**** Okuma Parçası ****
BİZ BİRİZ BE, BİRİZ!…
Eklenme: 11/2/2020 12:00:00 AM

Evet, biz biriz, ve hep bir olacağız..!

İzmir ne ise, Van da odur..

İstanbul ne ise, Elazığ ve Diyarbakır da odur..

El değil, elin oğlu hiç değil

O candır, canandır, ailedir; bu ümmetin evladı ve ferdidir..

Ne ölümün bıraktığı acı, ne gözden akan gözyaşının, ne de doğal afetin neden olduğu felaketin dili de, ırkı da, rengi de, ideolojisi de, inancı da yoktur?

Tek bir dil vardır; o da acının kalpte yarattığı histir

***

Onun için de!..

Cuma Günü, öğlen ile ikindi arası, İzmirde yaşanan depremin yarattığı; acı da aynen böyle idi..

Ki, olmalı da, çünkü biz bir inancın ümmeti ve evlatlarıyız!

Yüreğimiz de!..

Kalbimiz de..

Vicdanımız da..

İnsani ve rahmani duygularımızın, inancımızın, kültürümüzün, medeniyetimizin, tavizsiz icrasıyla, İzmir için tek yürek olduk..

***

Tıpkı, Marmara gibi, tıpkı Düzce gibi, tıpkı Erzincan gibi, tıpkı Van gibi, tıpkı Elazığ ve Malatya gibi..

Tıpkı, Bingöl ve Lice gibi..

Nasıl ki, çığ felaketinde kaybedilen, canlara olan acılı yüreklerin tek olduğu gibi..
****
● **İş Emri 1**:
Aşağıdaki üç ifadenin İzmir depremi üzerine yazıyla uyuşup uyuşmadığını belirtin. Her biri için evet ya da hayır deyin ve yazıdan belirleyici sözleri alıntılayın. (a) Yazıya göre İzmir'deki deprem Cuma günü öğlen ile ikindi arasında yaşandı. (b) Yazı, acının birden çok dili olduğunu söyler. (c) Yazı, İstanbul'u Elazığ ve Diyarbakır ile bir tutar.
● **İş Emri 2**:
İzmir depremi üzerine yazının "Onun için de!.." sözlerini içeren yerle açılıp "ümmeti ve evlatlarıyız!" ile kapanan bölümünü hiçbir şeyi değiştirmeden yeniden yazın.
● **İş Emri 3**:
İzmir depremi üzerine yazıyı son cümlesinden sonrasıyla sürdürün.
**** Çıkarılan Veriler ****
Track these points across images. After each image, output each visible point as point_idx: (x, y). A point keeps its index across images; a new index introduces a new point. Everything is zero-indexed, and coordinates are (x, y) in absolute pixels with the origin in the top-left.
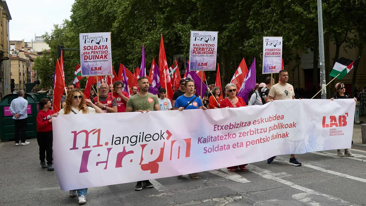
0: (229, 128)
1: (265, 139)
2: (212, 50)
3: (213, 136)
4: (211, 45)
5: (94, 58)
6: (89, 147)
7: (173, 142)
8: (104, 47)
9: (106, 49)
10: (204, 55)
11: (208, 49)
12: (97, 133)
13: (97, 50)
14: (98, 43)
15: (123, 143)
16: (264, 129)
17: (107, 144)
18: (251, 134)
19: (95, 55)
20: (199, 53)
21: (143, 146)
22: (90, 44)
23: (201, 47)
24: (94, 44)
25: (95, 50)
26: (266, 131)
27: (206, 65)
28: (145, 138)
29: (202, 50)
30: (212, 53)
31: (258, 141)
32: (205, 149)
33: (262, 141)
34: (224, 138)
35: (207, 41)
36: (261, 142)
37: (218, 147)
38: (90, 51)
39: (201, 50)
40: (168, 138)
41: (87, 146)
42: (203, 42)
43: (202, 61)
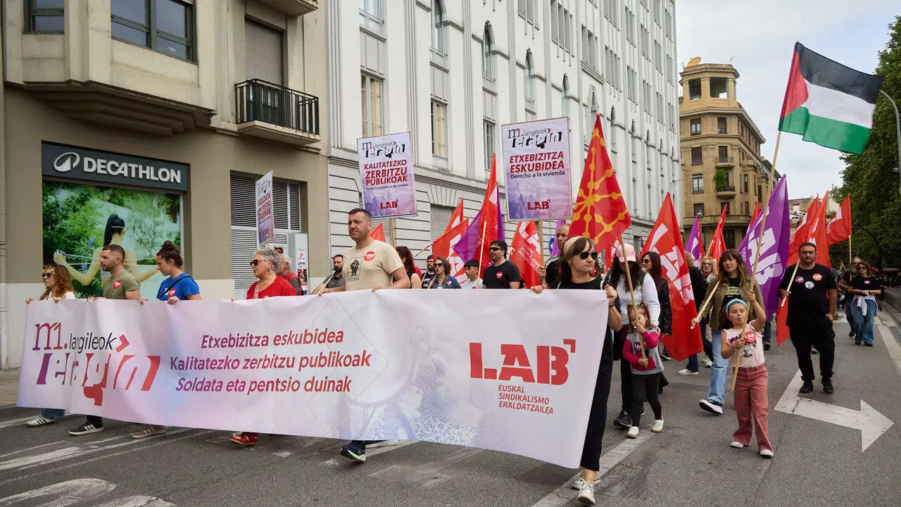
0: (227, 344)
1: (287, 385)
2: (404, 172)
3: (199, 359)
4: (399, 163)
7: (126, 357)
10: (388, 185)
11: (395, 172)
12: (58, 329)
16: (288, 358)
17: (66, 347)
18: (263, 367)
20: (378, 182)
23: (381, 169)
26: (292, 366)
27: (396, 206)
28: (93, 342)
29: (383, 176)
31: (270, 385)
32: (182, 382)
33: (280, 387)
34: (217, 366)
35: (389, 156)
36: (277, 390)
37: (202, 383)
39: (381, 175)
40: (119, 349)
41: (48, 348)
42: (382, 158)
43: (385, 197)
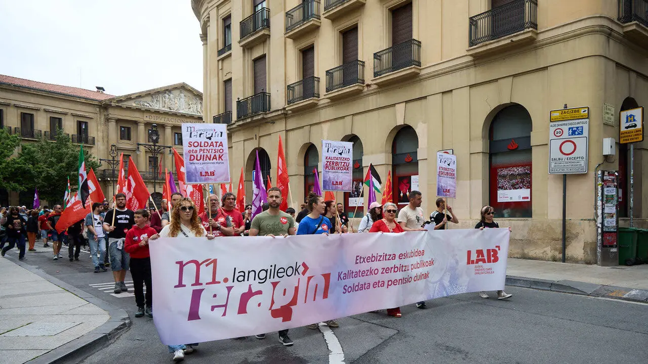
0: (370, 260)
2: (348, 165)
3: (354, 271)
4: (345, 159)
5: (203, 159)
6: (201, 284)
7: (309, 278)
8: (218, 144)
9: (221, 147)
10: (338, 171)
11: (343, 164)
12: (212, 265)
13: (208, 148)
14: (210, 138)
15: (248, 280)
17: (226, 280)
18: (394, 271)
19: (205, 154)
21: (275, 284)
22: (199, 140)
23: (335, 161)
24: (203, 139)
25: (205, 148)
28: (278, 273)
30: (347, 169)
32: (345, 287)
34: (365, 275)
35: (341, 154)
37: (358, 286)
38: (199, 148)
39: (334, 164)
40: (304, 273)
41: (197, 283)
42: (336, 155)
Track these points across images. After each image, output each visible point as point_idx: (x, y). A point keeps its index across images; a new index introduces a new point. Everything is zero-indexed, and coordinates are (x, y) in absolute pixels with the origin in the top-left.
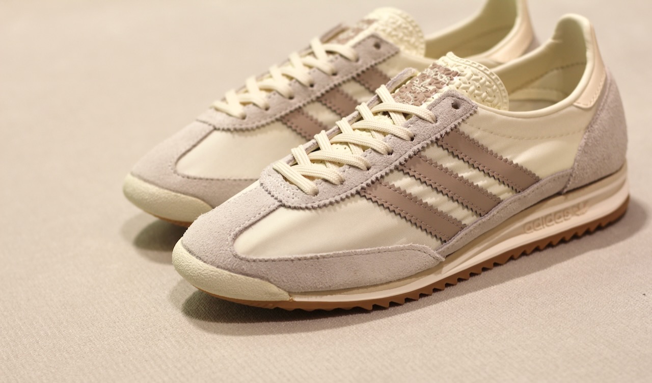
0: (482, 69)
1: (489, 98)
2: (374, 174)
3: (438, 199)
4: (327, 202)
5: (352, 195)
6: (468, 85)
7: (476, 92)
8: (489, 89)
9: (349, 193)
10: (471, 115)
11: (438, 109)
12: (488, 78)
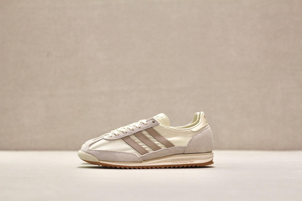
0: (165, 116)
1: (164, 123)
2: (127, 135)
3: (138, 141)
4: (113, 139)
5: (120, 139)
6: (159, 119)
7: (161, 121)
8: (165, 121)
9: (119, 138)
10: (157, 125)
11: (149, 122)
12: (165, 118)
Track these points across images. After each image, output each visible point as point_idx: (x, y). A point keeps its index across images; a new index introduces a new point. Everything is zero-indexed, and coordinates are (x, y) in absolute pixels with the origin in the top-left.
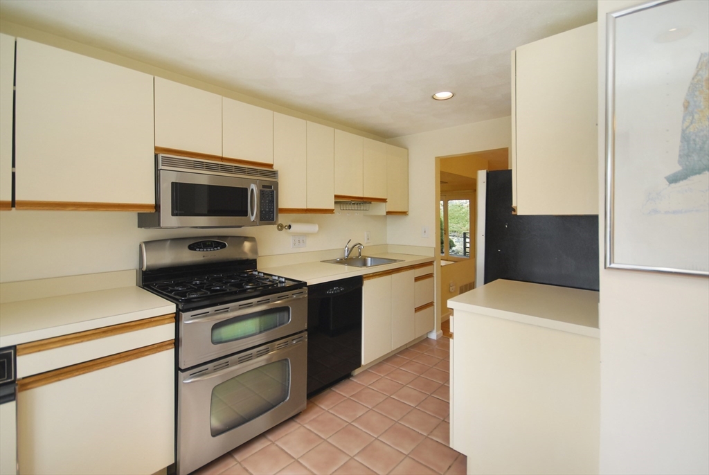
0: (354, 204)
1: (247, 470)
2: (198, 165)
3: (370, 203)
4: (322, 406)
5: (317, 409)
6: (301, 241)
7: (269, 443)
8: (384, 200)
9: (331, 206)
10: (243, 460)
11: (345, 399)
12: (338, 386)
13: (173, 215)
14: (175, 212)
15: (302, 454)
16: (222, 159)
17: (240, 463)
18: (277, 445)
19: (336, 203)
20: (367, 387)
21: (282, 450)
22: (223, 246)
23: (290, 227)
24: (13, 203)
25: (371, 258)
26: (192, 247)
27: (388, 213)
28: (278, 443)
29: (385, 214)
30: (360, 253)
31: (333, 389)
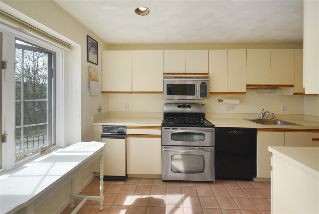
0: (263, 89)
1: (181, 189)
2: (176, 77)
3: (278, 88)
4: (225, 185)
5: (222, 185)
6: (231, 108)
7: (195, 186)
8: (292, 86)
9: (244, 90)
10: (183, 186)
11: (239, 188)
12: (240, 181)
13: (167, 95)
14: (168, 94)
15: (202, 196)
16: (186, 74)
17: (181, 186)
18: (196, 188)
19: (246, 89)
20: (256, 189)
21: (197, 190)
22: (190, 107)
23: (223, 101)
24: (132, 92)
25: (281, 121)
26: (178, 107)
27: (295, 94)
28: (197, 188)
29: (292, 94)
30: (274, 117)
31: (236, 181)
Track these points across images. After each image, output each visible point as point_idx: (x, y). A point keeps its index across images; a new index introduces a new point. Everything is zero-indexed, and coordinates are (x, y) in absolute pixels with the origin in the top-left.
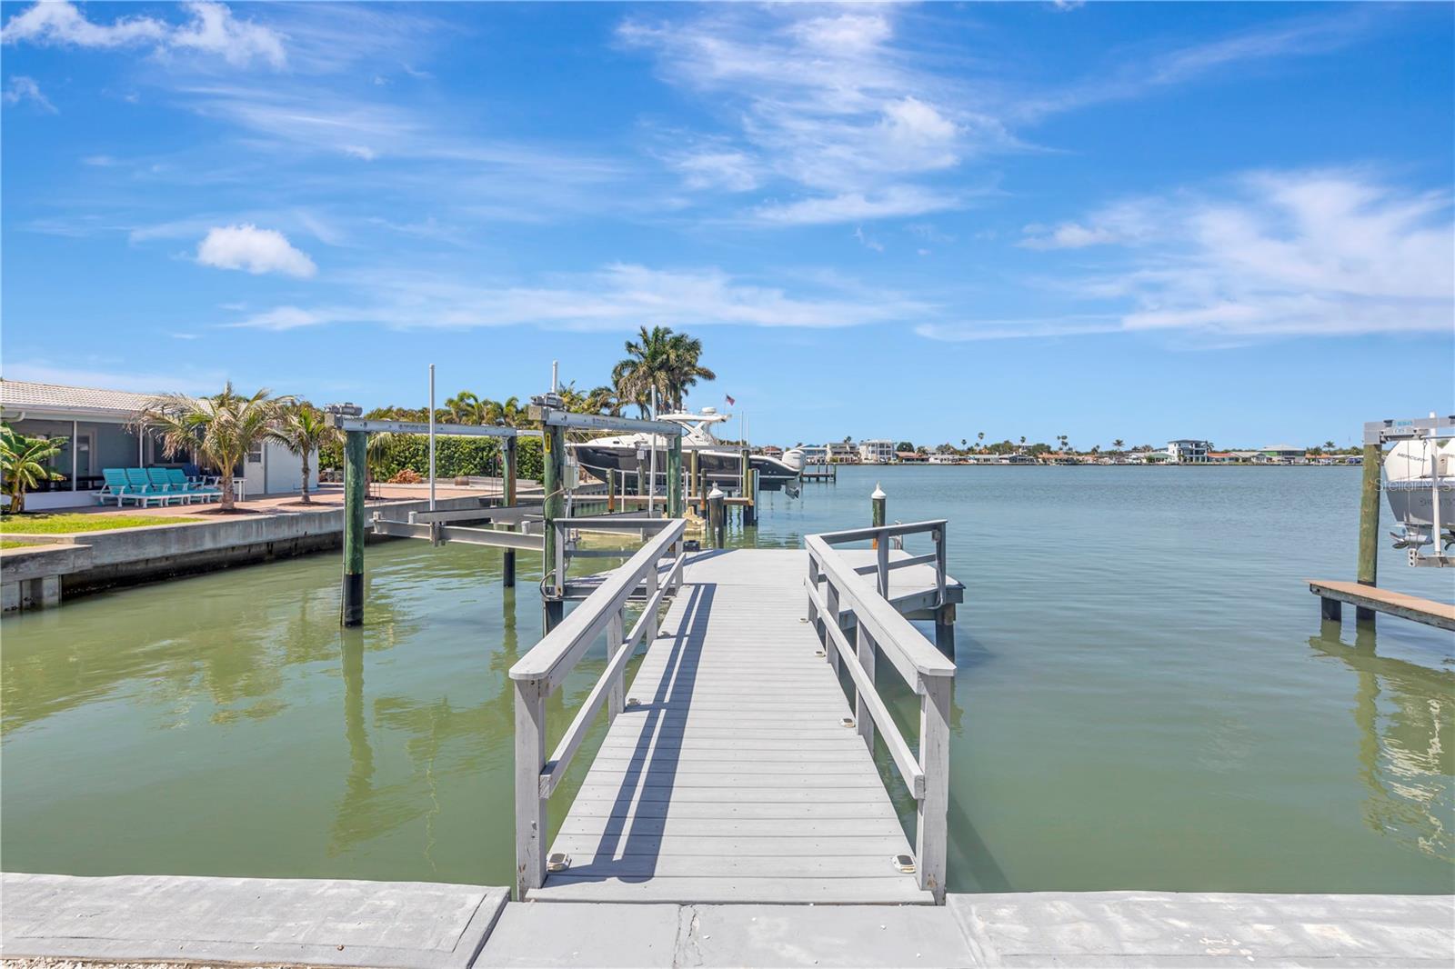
****
● **Yanıt Bölümü 1**:
(a) Evet: "Cuma Günü, öğlen ile ikindi arası, İzmirde yaşanan depremin yarattığı"
(b) Hayır: "Tek bir dil vardır; o da acının kalpte yarattığı histir"
(c) Evet: "İstanbul ne ise, Elazığ ve Diyarbakır da odur"

● **Yanıt Bölümü 2**:
Onun için de!..

Cuma Günü, öğlen ile ikindi arası, İzmirde yaşanan depremin yarattığı; acı da aynen böyle idi..

Ki, olmalı da, çünkü biz bir inancın ümmeti ve evlatlarıyız!

● **Yanıt Bölümü 3**:
İzmir için de, aynı şuurla, aynı ruhla, aynı duygu ve insani, rahmani yürekle; atmayan bir fert yoktu..

Evet, siyasi, ideolojik, inanç, fikir, düşünce, renk, dil dahil tüm farklılıklarımızı bir kenara bırakıp, acı hepimizin deyip, tek yürek olduk..

***

İnsanlığımıza; vicdanımıza, medeniyetimizin kutsal ilkelerine sarılarak kucaklaştık.. Maddi ve manevi tüm imkanlarımızı bölüştük, ki acılarımız paylaşıldı..

Bu da bizi biz etti..

***

Her ne kadar bu evrede, siyasi, ideolojik, dini noktada, kin ve nefret çukurunda debelenenler olduysa da..

Pisliklerini, salyalarını akıtma gibi bir aşağılık ruha eğildiyseler de, hep birlikte tiksindik..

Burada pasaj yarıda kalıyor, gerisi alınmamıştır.